A Time for Courage: The Suffragette Diary of Kathleen Bowen

Although many women still feel mistreated and second-class in the U.S. today, there was a time not that long ago when things were even worse for them. For much of the country's history women were not allowed to vote. Period. They legal rights were limited (they couldn't sue in court), and higher education was sometimes denied to them. Although technically free, women of that time weren't much above slaves as far as personal power went.

This book shows events happening in 1917 in which women began a movement to obtain the legal right to vote. The things that happened to them are quite shocking, even by today's standards.
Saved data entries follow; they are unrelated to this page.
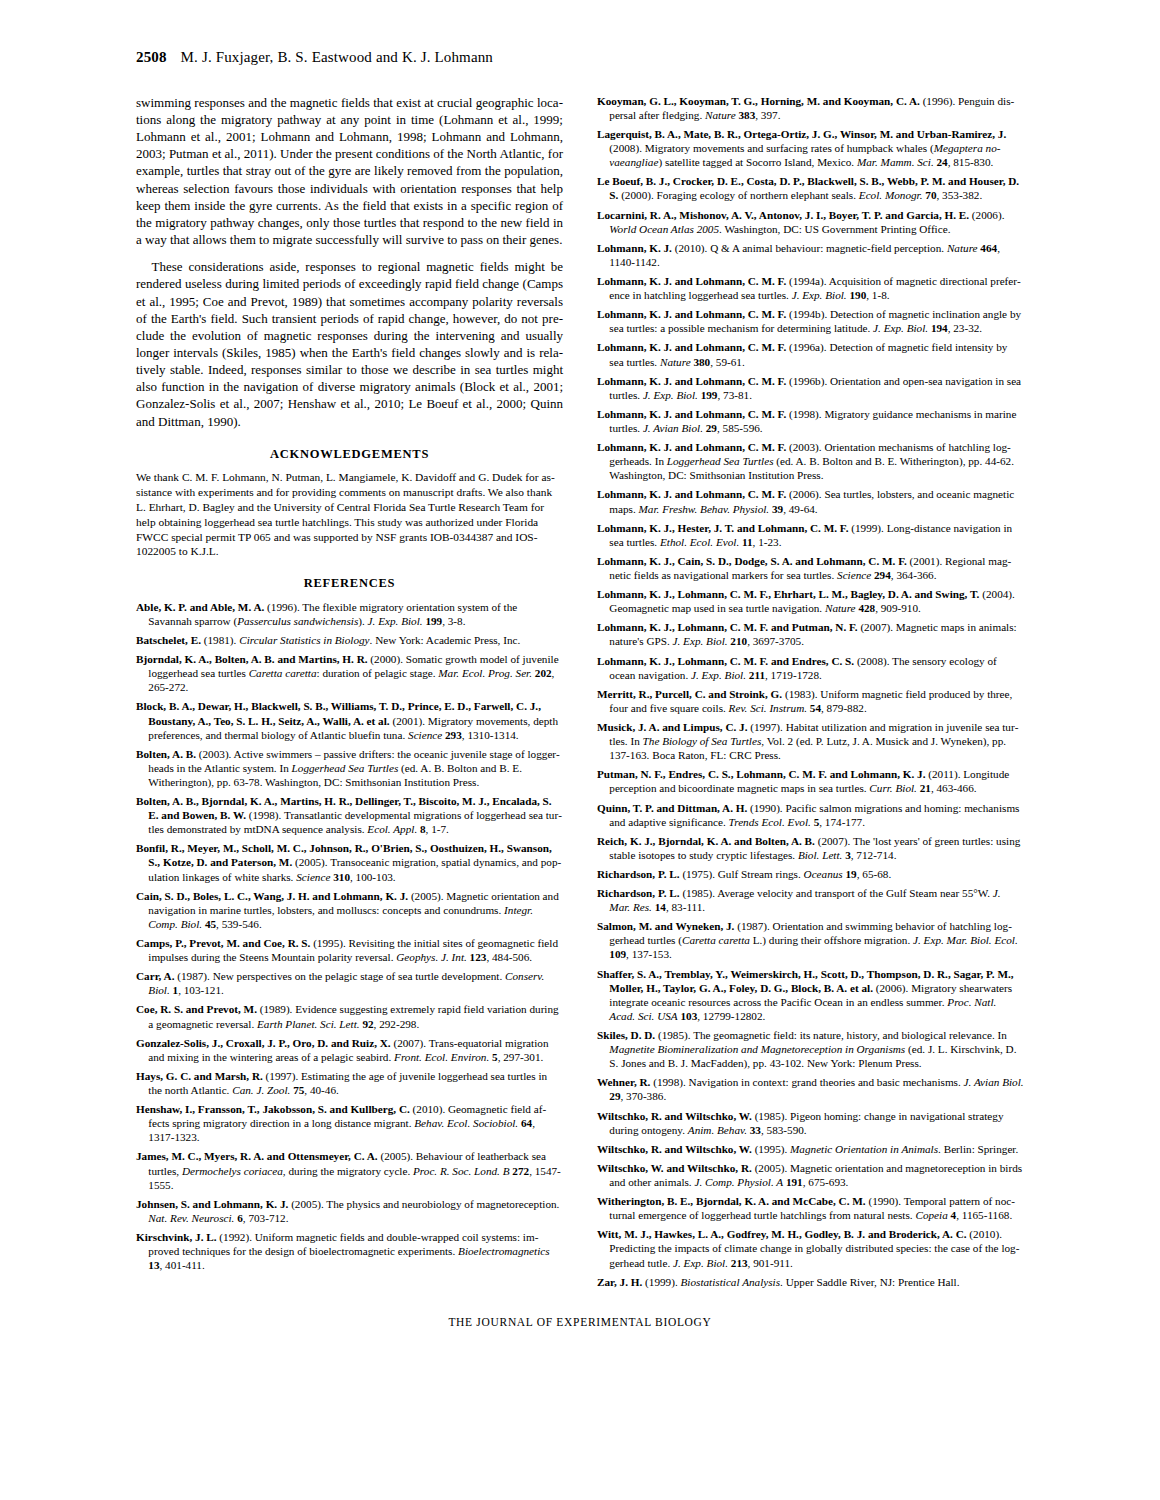2508 M. J. Fuxjager, B. S. Eastwood and K. J. Lohmann
swimming responses and the magnetic fields that exist at crucial geographic locations along the migratory pathway at any point in time (Lohmann et al., 1999; Lohmann et al., 2001; Lohmann and Lohmann, 1998; Lohmann and Lohmann, 2003; Putman et al., 2011). Under the present conditions of the North Atlantic, for example, turtles that stray out of the gyre are likely removed from the population, whereas selection favours those individuals with orientation responses that help keep them inside the gyre currents. As the field that exists in a specific region of the migratory pathway changes, only those turtles that respond to the new field in a way that allows them to migrate successfully will survive to pass on their genes.
These considerations aside, responses to regional magnetic fields might be rendered useless during limited periods of exceedingly rapid field change (Camps et al., 1995; Coe and Prevot, 1989) that sometimes accompany polarity reversals of the Earth's field. Such transient periods of rapid change, however, do not preclude the evolution of magnetic responses during the intervening and usually longer intervals (Skiles, 1985) when the Earth's field changes slowly and is relatively stable. Indeed, responses similar to those we describe in sea turtles might also function in the navigation of diverse migratory animals (Block et al., 2001; Gonzalez-Solis et al., 2007; Henshaw et al., 2010; Le Boeuf et al., 2000; Quinn and Dittman, 1990).
Acknowledgements
We thank C. M. F. Lohmann, N. Putman, L. Mangiamele, K. Davidoff and G. Dudek for assistance with experiments and for providing comments on manuscript drafts. We also thank L. Ehrhart, D. Bagley and the University of Central Florida Sea Turtle Research Team for help obtaining loggerhead sea turtle hatchlings. This study was authorized under Florida FWCC special permit TP 065 and was supported by NSF grants IOB-0344387 and IOS-1022005 to K.J.L.
References
Able, K. P. and Able, M. A. (1996). The flexible migratory orientation system of the Savannah sparrow (Passerculus sandwichensis). J. Exp. Biol. 199, 3-8.
Batschelet, E. (1981). Circular Statistics in Biology. New York: Academic Press, Inc.
Bjorndal, K. A., Bolten, A. B. and Martins, H. R. (2000). Somatic growth model of juvenile loggerhead sea turtles Caretta caretta: duration of pelagic stage. Mar. Ecol. Prog. Ser. 202, 265-272.
Block, B. A., Dewar, H., Blackwell, S. B., Williams, T. D., Prince, E. D., Farwell, C. J., Boustany, A., Teo, S. L. H., Seitz, A., Walli, A. et al. (2001). Migratory movements, depth preferences, and thermal biology of Atlantic bluefin tuna. Science 293, 1310-1314.
Bolten, A. B. (2003). Active swimmers – passive drifters: the oceanic juvenile stage of loggerheads in the Atlantic system. In Loggerhead Sea Turtles (ed. A. B. Bolton and B. E. Witherington), pp. 63-78. Washington, DC: Smithsonian Institution Press.
Bolten, A. B., Bjorndal, K. A., Martins, H. R., Dellinger, T., Biscoito, M. J., Encalada, S. E. and Bowen, B. W. (1998). Transatlantic developmental migrations of loggerhead sea turtles demonstrated by mtDNA sequence analysis. Ecol. Appl. 8, 1-7.
Bonfil, R., Meyer, M., Scholl, M. C., Johnson, R., O'Brien, S., Oosthuizen, H., Swanson, S., Kotze, D. and Paterson, M. (2005). Transoceanic migration, spatial dynamics, and population linkages of white sharks. Science 310, 100-103.
Cain, S. D., Boles, L. C., Wang, J. H. and Lohmann, K. J. (2005). Magnetic orientation and navigation in marine turtles, lobsters, and molluscs: concepts and conundrums. Integr. Comp. Biol. 45, 539-546.
Camps, P., Prevot, M. and Coe, R. S. (1995). Revisiting the initial sites of geomagnetic field impulses during the Steens Mountain polarity reversal. Geophys. J. Int. 123, 484-506.
Carr, A. (1987). New perspectives on the pelagic stage of sea turtle development. Conserv. Biol. 1, 103-121.
Coe, R. S. and Prevot, M. (1989). Evidence suggesting extremely rapid field variation during a geomagnetic reversal. Earth Planet. Sci. Lett. 92, 292-298.
Gonzalez-Solis, J., Croxall, J. P., Oro, D. and Ruiz, X. (2007). Trans-equatorial migration and mixing in the wintering areas of a pelagic seabird. Front. Ecol. Environ. 5, 297-301.
Hays, G. C. and Marsh, R. (1997). Estimating the age of juvenile loggerhead sea turtles in the north Atlantic. Can. J. Zool. 75, 40-46.
Henshaw, I., Fransson, T., Jakobsson, S. and Kullberg, C. (2010). Geomagnetic field affects spring migratory direction in a long distance migrant. Behav. Ecol. Sociobiol. 64, 1317-1323.
James, M. C., Myers, R. A. and Ottensmeyer, C. A. (2005). Behaviour of leatherback sea turtles, Dermochelys coriacea, during the migratory cycle. Proc. R. Soc. Lond. B 272, 1547-1555.
Johnsen, S. and Lohmann, K. J. (2005). The physics and neurobiology of magnetoreception. Nat. Rev. Neurosci. 6, 703-712.
Kirschvink, J. L. (1992). Uniform magnetic fields and double-wrapped coil systems: improved techniques for the design of bioelectromagnetic experiments. Bioelectromagnetics 13, 401-411.
Kooyman, G. L., Kooyman, T. G., Horning, M. and Kooyman, C. A. (1996). Penguin dispersal after fledging. Nature 383, 397.
Lagerquist, B. A., Mate, B. R., Ortega-Ortiz, J. G., Winsor, M. and Urban-Ramirez, J. (2008). Migratory movements and surfacing rates of humpback whales (Megaptera novaeangliae) satellite tagged at Socorro Island, Mexico. Mar. Mamm. Sci. 24, 815-830.
Le Boeuf, B. J., Crocker, D. E., Costa, D. P., Blackwell, S. B., Webb, P. M. and Houser, D. S. (2000). Foraging ecology of northern elephant seals. Ecol. Monogr. 70, 353-382.
Locarnini, R. A., Mishonov, A. V., Antonov, J. I., Boyer, T. P. and Garcia, H. E. (2006). World Ocean Atlas 2005. Washington, DC: US Government Printing Office.
Lohmann, K. J. (2010). Q & A animal behaviour: magnetic-field perception. Nature 464, 1140-1142.
Lohmann, K. J. and Lohmann, C. M. F. (1994a). Acquisition of magnetic directional preference in hatchling loggerhead sea turtles. J. Exp. Biol. 190, 1-8.
Lohmann, K. J. and Lohmann, C. M. F. (1994b). Detection of magnetic inclination angle by sea turtles: a possible mechanism for determining latitude. J. Exp. Biol. 194, 23-32.
Lohmann, K. J. and Lohmann, C. M. F. (1996a). Detection of magnetic field intensity by sea turtles. Nature 380, 59-61.
Lohmann, K. J. and Lohmann, C. M. F. (1996b). Orientation and open-sea navigation in sea turtles. J. Exp. Biol. 199, 73-81.
Lohmann, K. J. and Lohmann, C. M. F. (1998). Migratory guidance mechanisms in marine turtles. J. Avian Biol. 29, 585-596.
Lohmann, K. J. and Lohmann, C. M. F. (2003). Orientation mechanisms of hatchling loggerheads. In Loggerhead Sea Turtles (ed. A. B. Bolton and B. E. Witherington), pp. 44-62. Washington, DC: Smithsonian Institution Press.
Lohmann, K. J. and Lohmann, C. M. F. (2006). Sea turtles, lobsters, and oceanic magnetic maps. Mar. Freshw. Behav. Physiol. 39, 49-64.
Lohmann, K. J., Hester, J. T. and Lohmann, C. M. F. (1999). Long-distance navigation in sea turtles. Ethol. Ecol. Evol. 11, 1-23.
Lohmann, K. J., Cain, S. D., Dodge, S. A. and Lohmann, C. M. F. (2001). Regional magnetic fields as navigational markers for sea turtles. Science 294, 364-366.
Lohmann, K. J., Lohmann, C. M. F., Ehrhart, L. M., Bagley, D. A. and Swing, T. (2004). Geomagnetic map used in sea turtle navigation. Nature 428, 909-910.
Lohmann, K. J., Lohmann, C. M. F. and Putman, N. F. (2007). Magnetic maps in animals: nature's GPS. J. Exp. Biol. 210, 3697-3705.
Lohmann, K. J., Lohmann, C. M. F. and Endres, C. S. (2008). The sensory ecology of ocean navigation. J. Exp. Biol. 211, 1719-1728.
Merritt, R., Purcell, C. and Stroink, G. (1983). Uniform magnetic field produced by three, four and five square coils. Rev. Sci. Instrum. 54, 879-882.
Musick, J. A. and Limpus, C. J. (1997). Habitat utilization and migration in juvenile sea turtles. In The Biology of Sea Turtles, Vol. 2 (ed. P. Lutz, J. A. Musick and J. Wyneken), pp. 137-163. Boca Raton, FL: CRC Press.
Putman, N. F., Endres, C. S., Lohmann, C. M. F. and Lohmann, K. J. (2011). Longitude perception and bicoordinate magnetic maps in sea turtles. Curr. Biol. 21, 463-466.
Quinn, T. P. and Dittman, A. H. (1990). Pacific salmon migrations and homing: mechanisms and adaptive significance. Trends Ecol. Evol. 5, 174-177.
Reich, K. J., Bjorndal, K. A. and Bolten, A. B. (2007). The 'lost years' of green turtles: using stable isotopes to study cryptic lifestages. Biol. Lett. 3, 712-714.
Richardson, P. L. (1975). Gulf Stream rings. Oceanus 19, 65-68.
Richardson, P. L. (1985). Average velocity and transport of the Gulf Steam near 55°W. J. Mar. Res. 14, 83-111.
Salmon, M. and Wyneken, J. (1987). Orientation and swimming behavior of hatchling loggerhead turtles (Caretta caretta L.) during their offshore migration. J. Exp. Mar. Biol. Ecol. 109, 137-153.
Shaffer, S. A., Tremblay, Y., Weimerskirch, H., Scott, D., Thompson, D. R., Sagar, P. M., Moller, H., Taylor, G. A., Foley, D. G., Block, B. A. et al. (2006). Migratory shearwaters integrate oceanic resources across the Pacific Ocean in an endless summer. Proc. Natl. Acad. Sci. USA 103, 12799-12802.
Skiles, D. D. (1985). The geomagnetic field: its nature, history, and biological relevance. In Magnetite Biomineralization and Magnetoreception in Organisms (ed. J. L. Kirschvink, D. S. Jones and B. J. MacFadden), pp. 43-102. New York: Plenum Press.
Wehner, R. (1998). Navigation in context: grand theories and basic mechanisms. J. Avian Biol. 29, 370-386.
Wiltschko, R. and Wiltschko, W. (1985). Pigeon homing: change in navigational strategy during ontogeny. Anim. Behav. 33, 583-590.
Wiltschko, R. and Wiltschko, W. (1995). Magnetic Orientation in Animals. Berlin: Springer.
Wiltschko, W. and Wiltschko, R. (2005). Magnetic orientation and magnetoreception in birds and other animals. J. Comp. Physiol. A 191, 675-693.
Witherington, B. E., Bjorndal, K. A. and McCabe, C. M. (1990). Temporal pattern of nocturnal emergence of loggerhead turtle hatchlings from natural nests. Copeia 4, 1165-1168.
Witt, M. J., Hawkes, L. A., Godfrey, M. H., Godley, B. J. and Broderick, A. C. (2010). Predicting the impacts of climate change in globally distributed species: the case of the loggerhead tutle. J. Exp. Biol. 213, 901-911.
Zar, J. H. (1999). Biostatistical Analysis. Upper Saddle River, NJ: Prentice Hall.
THE JOURNAL OF EXPERIMENTAL BIOLOGY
Many were arrested on basically trumped-up charges and the court trials that they had were ludricous, their rights not really protected in any way. (The concept of "free speech" which is so important today was utterly ignored at the time.)

The conditions of the jails that they were put into were atrocious and would have resulted in major shocking news coverage in all of today's papers if the same thing happened now.

Yet this is also shown as the personal story of a young girl whose mother was involved in the movement and whose father was a busy doctor, leaving her at times feeling quite alone. We see how differences of opinion between men and women were enough to tear up one family, and how the women who were demonstrating were often physically assaulted while the police looked the other way.

We also learn how the government, including the President, didn't want to pay any attention to the women at all. Of course this was also the time when World War I had started in Europe and when the U.S. was trying to stay out of the war, unsuccessfully. The women's plea that the U.S. would fight for democracy overseas while ignoring it at home was also ignored by the government.

Yet another excellent book in this series.